(Brief) Copy out the rows below, word for word, starting at the line that contains "right wrist: (47, 63, -31)" and ending at the line that contains "left ankle: (114, 272, 22)", with both of those lines included.

----- The records -----

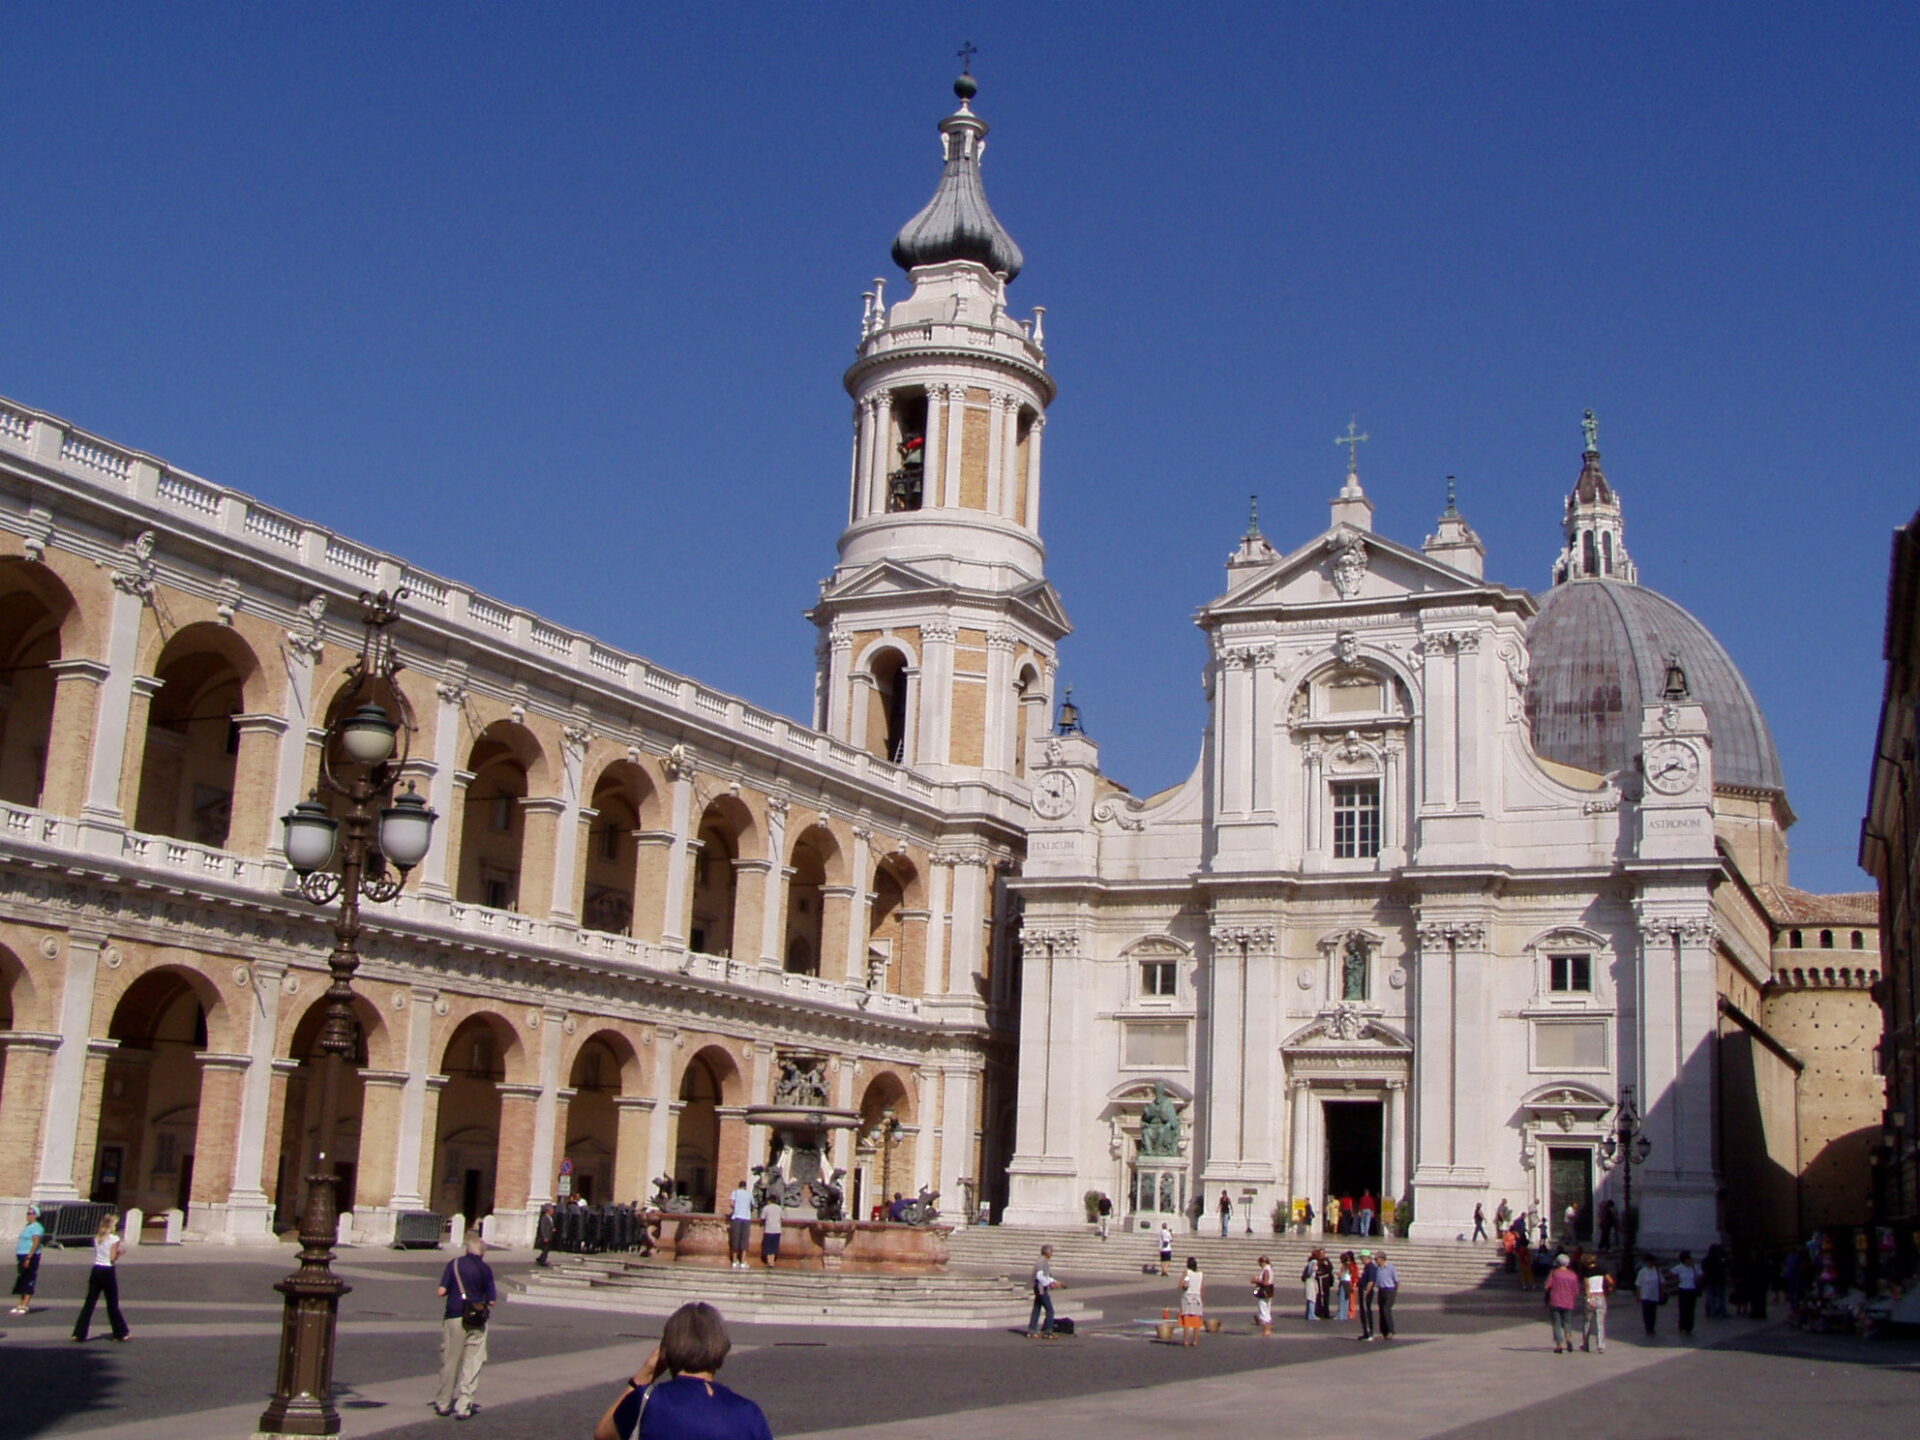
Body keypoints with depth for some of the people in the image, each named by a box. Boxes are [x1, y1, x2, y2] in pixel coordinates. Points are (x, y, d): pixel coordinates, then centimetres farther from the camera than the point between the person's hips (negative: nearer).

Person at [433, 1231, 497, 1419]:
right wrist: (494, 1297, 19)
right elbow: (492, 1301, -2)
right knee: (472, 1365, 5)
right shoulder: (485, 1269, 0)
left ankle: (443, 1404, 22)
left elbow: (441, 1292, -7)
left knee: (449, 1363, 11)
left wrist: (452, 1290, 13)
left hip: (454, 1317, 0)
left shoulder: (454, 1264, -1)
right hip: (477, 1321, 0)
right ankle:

-----
----- The records -----

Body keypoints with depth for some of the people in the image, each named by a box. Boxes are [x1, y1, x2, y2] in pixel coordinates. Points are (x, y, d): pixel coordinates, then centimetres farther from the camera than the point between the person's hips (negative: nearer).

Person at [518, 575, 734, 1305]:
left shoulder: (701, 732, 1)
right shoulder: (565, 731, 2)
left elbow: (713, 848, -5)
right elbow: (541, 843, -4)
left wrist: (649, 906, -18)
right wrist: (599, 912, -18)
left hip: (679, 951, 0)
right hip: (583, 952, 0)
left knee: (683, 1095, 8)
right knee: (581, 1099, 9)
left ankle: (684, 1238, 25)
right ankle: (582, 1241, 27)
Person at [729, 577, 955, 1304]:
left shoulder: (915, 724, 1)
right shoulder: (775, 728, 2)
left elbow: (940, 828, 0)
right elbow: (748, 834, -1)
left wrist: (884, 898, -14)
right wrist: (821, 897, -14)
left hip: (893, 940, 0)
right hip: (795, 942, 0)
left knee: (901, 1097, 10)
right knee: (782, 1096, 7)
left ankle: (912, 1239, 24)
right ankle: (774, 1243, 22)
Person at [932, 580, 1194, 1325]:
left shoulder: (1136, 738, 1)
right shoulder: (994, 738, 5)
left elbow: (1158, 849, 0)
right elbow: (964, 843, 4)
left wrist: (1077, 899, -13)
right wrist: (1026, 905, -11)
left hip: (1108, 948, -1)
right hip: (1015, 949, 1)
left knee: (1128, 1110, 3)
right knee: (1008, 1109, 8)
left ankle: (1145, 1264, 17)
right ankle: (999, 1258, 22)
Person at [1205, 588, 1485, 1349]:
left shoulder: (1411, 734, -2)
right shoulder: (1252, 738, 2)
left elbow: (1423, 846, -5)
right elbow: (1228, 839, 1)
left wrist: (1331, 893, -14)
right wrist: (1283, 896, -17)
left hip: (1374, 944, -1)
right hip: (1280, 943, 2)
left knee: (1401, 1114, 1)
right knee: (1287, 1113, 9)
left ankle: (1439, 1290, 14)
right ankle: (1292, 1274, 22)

-----
----- The records -----

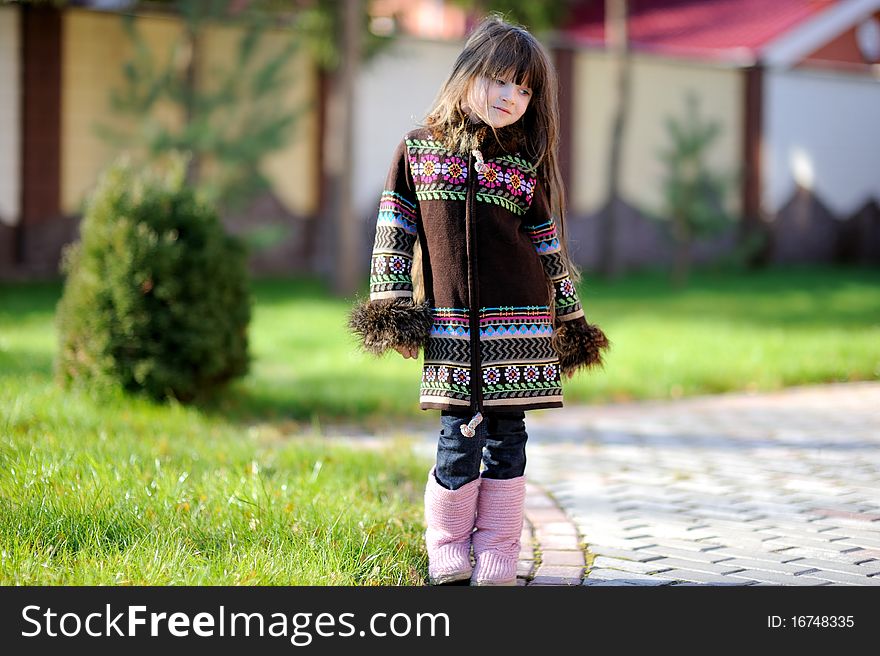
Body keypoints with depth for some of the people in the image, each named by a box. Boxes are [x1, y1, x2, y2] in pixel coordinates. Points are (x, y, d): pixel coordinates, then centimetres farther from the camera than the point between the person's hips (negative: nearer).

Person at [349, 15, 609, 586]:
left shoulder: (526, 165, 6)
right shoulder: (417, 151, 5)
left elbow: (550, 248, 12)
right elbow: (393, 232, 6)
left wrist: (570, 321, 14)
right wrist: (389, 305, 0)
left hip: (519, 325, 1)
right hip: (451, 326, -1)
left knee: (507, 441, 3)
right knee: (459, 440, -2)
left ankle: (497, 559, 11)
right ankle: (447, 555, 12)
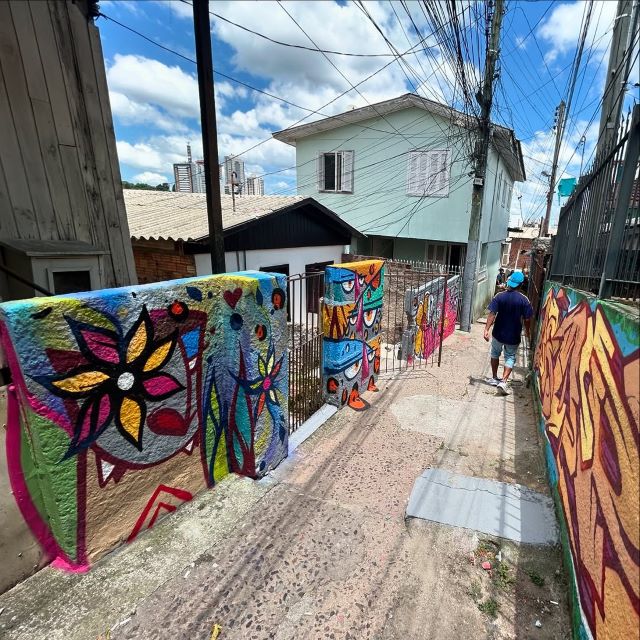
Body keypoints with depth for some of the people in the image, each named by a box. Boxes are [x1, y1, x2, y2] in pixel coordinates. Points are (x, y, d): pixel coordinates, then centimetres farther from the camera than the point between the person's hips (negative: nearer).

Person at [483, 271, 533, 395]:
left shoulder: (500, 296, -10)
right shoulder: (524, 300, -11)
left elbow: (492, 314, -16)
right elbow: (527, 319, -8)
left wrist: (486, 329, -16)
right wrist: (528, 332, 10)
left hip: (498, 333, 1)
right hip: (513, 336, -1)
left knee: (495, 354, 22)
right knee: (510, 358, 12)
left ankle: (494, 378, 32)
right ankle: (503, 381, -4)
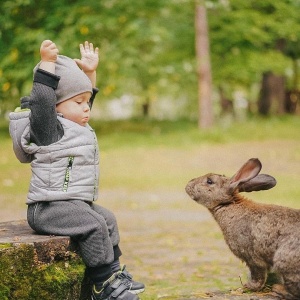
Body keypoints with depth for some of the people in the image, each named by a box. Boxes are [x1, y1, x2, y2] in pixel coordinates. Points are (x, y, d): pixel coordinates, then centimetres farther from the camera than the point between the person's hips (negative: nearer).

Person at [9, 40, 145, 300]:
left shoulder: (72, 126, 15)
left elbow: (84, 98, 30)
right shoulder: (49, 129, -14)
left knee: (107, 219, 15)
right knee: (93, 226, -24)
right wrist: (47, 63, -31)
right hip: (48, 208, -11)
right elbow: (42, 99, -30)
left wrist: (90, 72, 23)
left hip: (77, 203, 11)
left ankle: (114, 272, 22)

-----

(Solution below)
right wrist: (47, 63, -31)
right hip: (48, 208, -11)
right elbow: (42, 99, -30)
left wrist: (90, 72, 23)
left hip: (77, 203, 11)
left ankle: (114, 272, 22)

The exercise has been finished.